++++ Data supplied
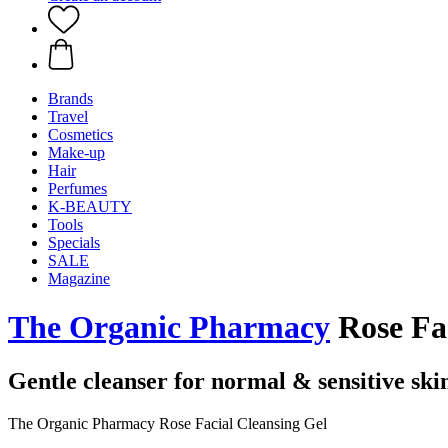
Brands
Travel
Cosmetics
Make-up
Hair
Perfumes
K-BEAUTY
Tools
Specials
SALE
Magazine
The Organic Pharmacy
Rose Fac
Gentle cleanser for normal & sensitive ski
The Organic Pharmacy Rose Facial Cleansing Gel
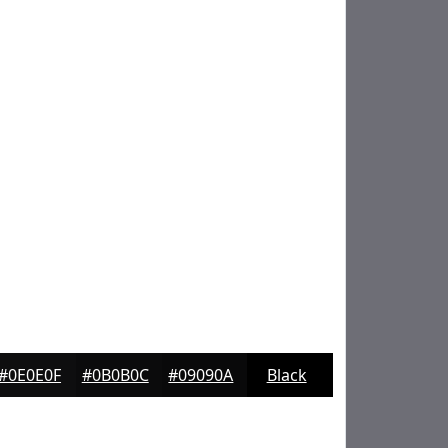
#0E0E0F
#0B0B0C
#09090A
Black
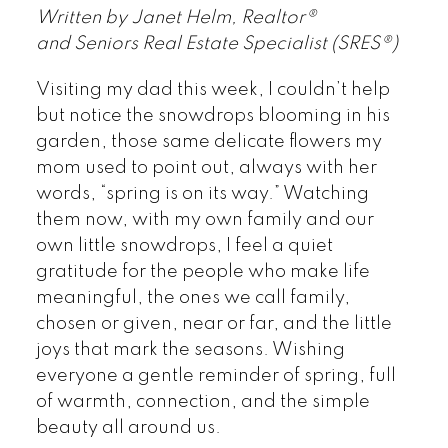
Written by Janet Helm, Realtor®
and Seniors Real Estate Specialist (SRES®)
Visiting my dad this week, I couldn’t help
but notice the snowdrops blooming in his
garden, those same delicate flowers my
mom used to point out, always with her
words, “spring is on its way.” Watching
them now, with my own family and our
own little snowdrops, I feel a quiet
gratitude for the people who make life
meaningful, the ones we call family,
chosen or given, near or far, and the little
joys that mark the seasons. Wishing
everyone a gentle reminder of spring, full
of warmth, connection, and the simple
beauty all around us.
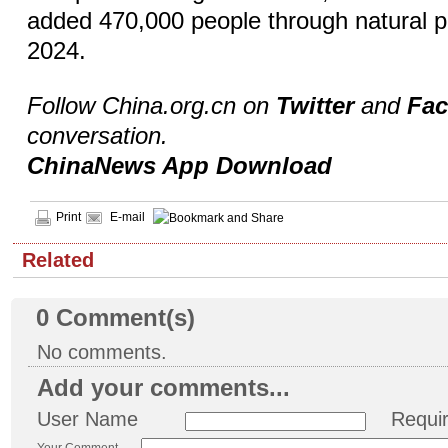
added 470,000 people through natural p
2024.
Follow China.org.cn on
Twitter
and
Fa
conversation.
ChinaNews App Download
Print
E-mail
Related
0
Comment(s)
No comments.
Add your comments...
User Name
Requi
Your Comment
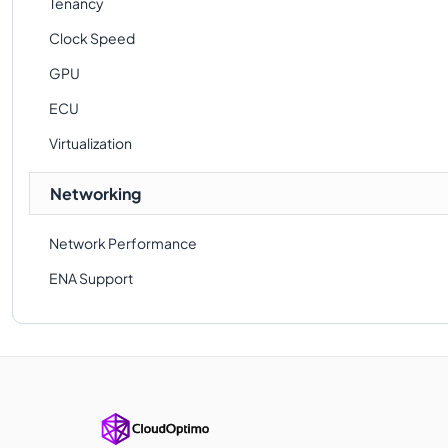
Tenancy
Clock Speed
GPU
ECU
Virtualization
Networking
Network Performance
ENA Support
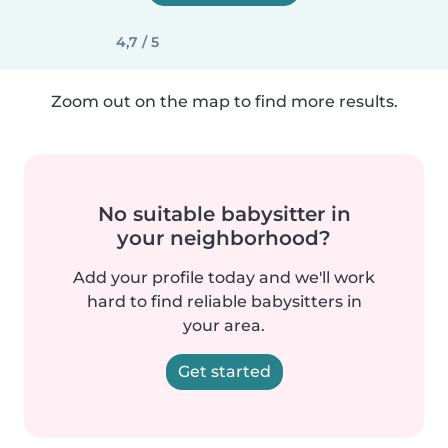
4,7 / 5
Zoom out on the map to find more results.
No suitable babysitter in
your neighborhood?
Add your profile today and we'll work
hard to find reliable babysitters in
your area.
Get started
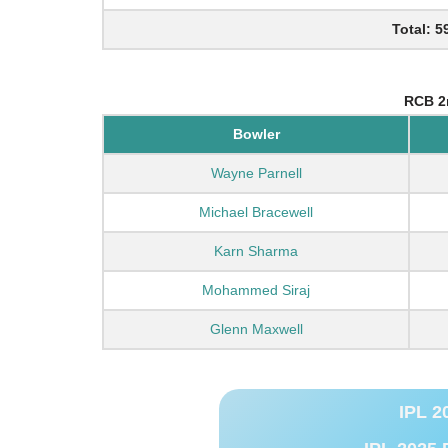
Total: 5
RCB 2
Bowler
Wayne Parnell
Michael Bracewell
Karn Sharma
Mohammed Siraj
Glenn Maxwell
IPL 2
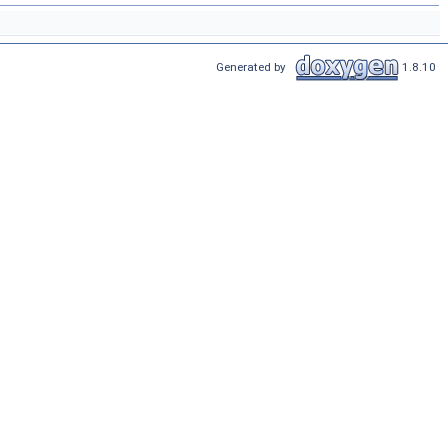
Generated by
1.8.10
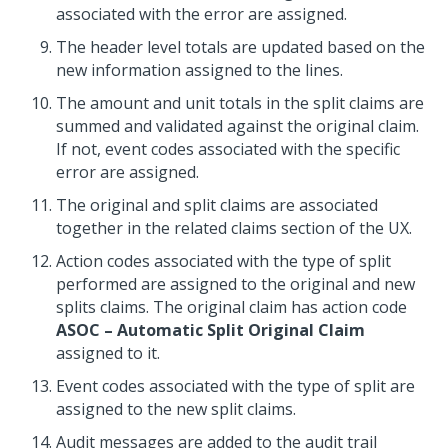
associated with the error are assigned.
The header level totals are updated based on the
new information assigned to the lines.
The amount and unit totals in the split claims are
summed and validated against the original claim.
If not, event codes associated with the specific
error are assigned.
The original and split claims are associated
together in the related claims section of the UX.
Action codes associated with the type of split
performed are assigned to the original and new
splits claims. The original claim has action code
ASOC – Automatic Split Original Claim
assigned to it.
Event codes associated with the type of split are
assigned to the new split claims.
Audit messages are added to the audit trail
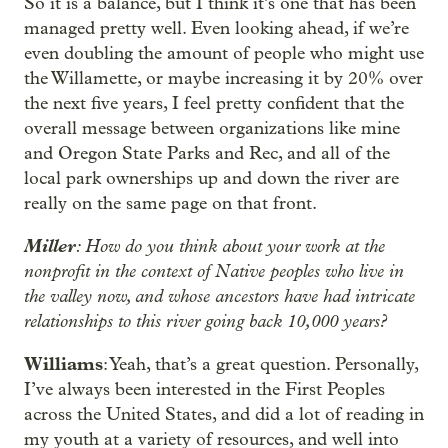
So it is a balance, but I think it’s one that has been
managed pretty well. Even looking ahead, if we’re
even doubling the amount of people who might use
the Willamette, or maybe increasing it by 20% over
the next five years, I feel pretty confident that the
overall message between organizations like mine
and Oregon State Parks and Rec, and all of the
local park ownerships up and down the river are
really on the same page on that front.
Miller
: How do you think about your work at the
nonprofit in the context of Native peoples who live in
the valley now, and whose ancestors have had intricate
relationships to this river going back 10,000 years?
Williams
: Yeah, that’s a great question. Personally,
I’ve always been interested in the First Peoples
across the United States, and did a lot of reading in
my youth at a variety of resources, and well into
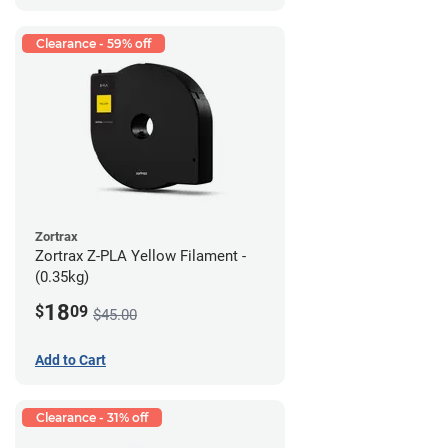
Clearance - 59% off
Zortrax
Zortrax Z-PLA Yellow Filament -
(0.35kg)
18
$
09
$45.00
Add to Cart
Clearance - 31% off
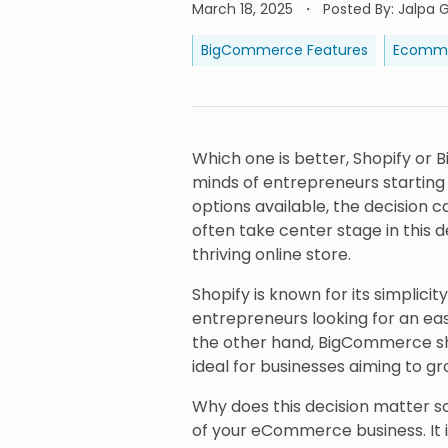
March 18, 2025
Posted By
:
Jalpa G
BigCommerce Features
Ecomme
Which one is better, Shopify or 
minds of entrepreneurs startin
options available, the decision
often take center stage in this d
thriving online store.
Shopify is known for its simplicit
entrepreneurs looking for an ea
the other hand, BigCommerce shine
ideal for businesses aiming to gr
Why does this decision matter 
of your eCommerce business. It 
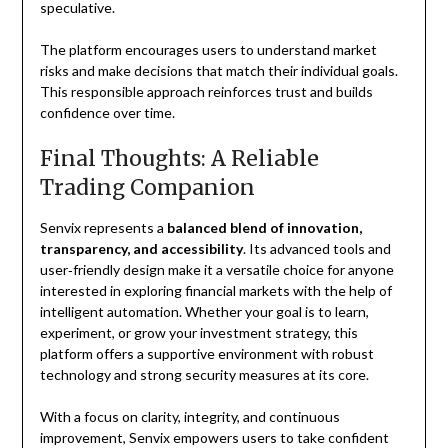
speculative.
The platform encourages users to understand market
risks and make decisions that match their individual goals.
This responsible approach reinforces trust and builds
confidence over time.
Final Thoughts: A Reliable
Trading Companion
Senvix represents a
balanced blend of innovation,
transparency, and accessibility
. Its advanced tools and
user‑friendly design make it a versatile choice for anyone
interested in exploring financial markets with the help of
intelligent automation. Whether your goal is to learn,
experiment, or grow your investment strategy, this
platform offers a supportive environment with robust
technology and strong security measures at its core.
With a focus on clarity, integrity, and continuous
improvement, Senvix empowers users to take confident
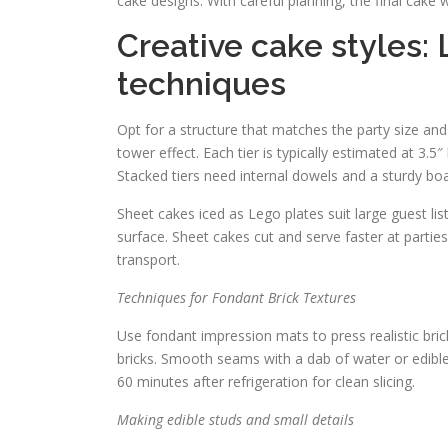
cake designs. With careful planning, the final cake
Creative cake styles
techniques
Opt for a structure that matches the party size and
tower effect. Each tier is typically estimated at 3.5
Stacked tiers need internal dowels and a sturdy boa
Sheet cakes iced as Lego plates suit large guest lis
surface. Sheet cakes cut and serve faster at partie
transport.
Techniques for Fondant Brick Textures
Use fondant impression mats to press realistic brick
bricks. Smooth seams with a dab of water or edibl
60 minutes after refrigeration for clean slicing.
Making edible studs and small details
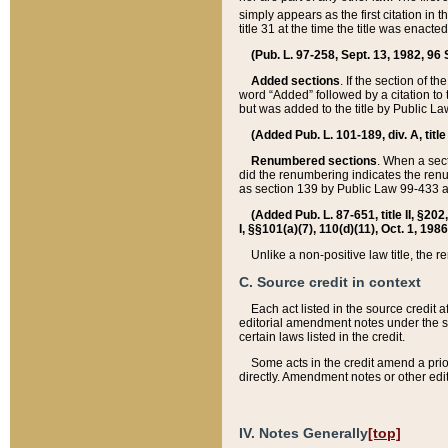
simply appears as the first citation in 
title 31 at the time the title was enac
(Pub. L. 97-258, Sept. 13, 1982, 96 St
Added sections
. If the section of t
word “Added” followed by a citation to t
but was added to the title by Public 
(Added Pub. L. 101-189, div. A, title
Renumbered sections
. When a secti
did the renumbering indicates the ren
as section 139 by Public Law 99-433 
(Added Pub. L. 87-651, title II, §20
I, §§101(a)(7), 110(d)(11), Oct. 1, 198
Unlike a non-positive law title, the r
C. Source credit in context
Each act listed in the source credit
editorial amendment notes under the s
certain laws listed in the credit.
Some acts in the credit amend a prio
directly. Amendment notes or other edi
IV. Notes Generally
[top]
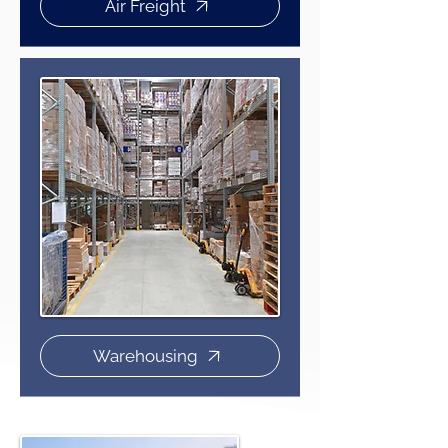
Air Freight
Warehousing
++++++++
** What needs to be done **
Please give a word-for-word transcript of the lines from the one holding "(Added Pub. L. 87-651, title II, §20" through the final line of the entries, both ends kept, with no pictures.

** Your solution **
(Added Pub. L. 87-651, title II, §20
I, §§101(a)(7), 110(d)(11), Oct. 1, 198
Unlike a non-positive law title, the r
C. Source credit in context
Each act listed in the source credit
editorial amendment notes under the s
certain laws listed in the credit.
Some acts in the credit amend a prio
directly. Amendment notes or other edi
IV. Notes Generally
[top]
Air Freight
Warehousing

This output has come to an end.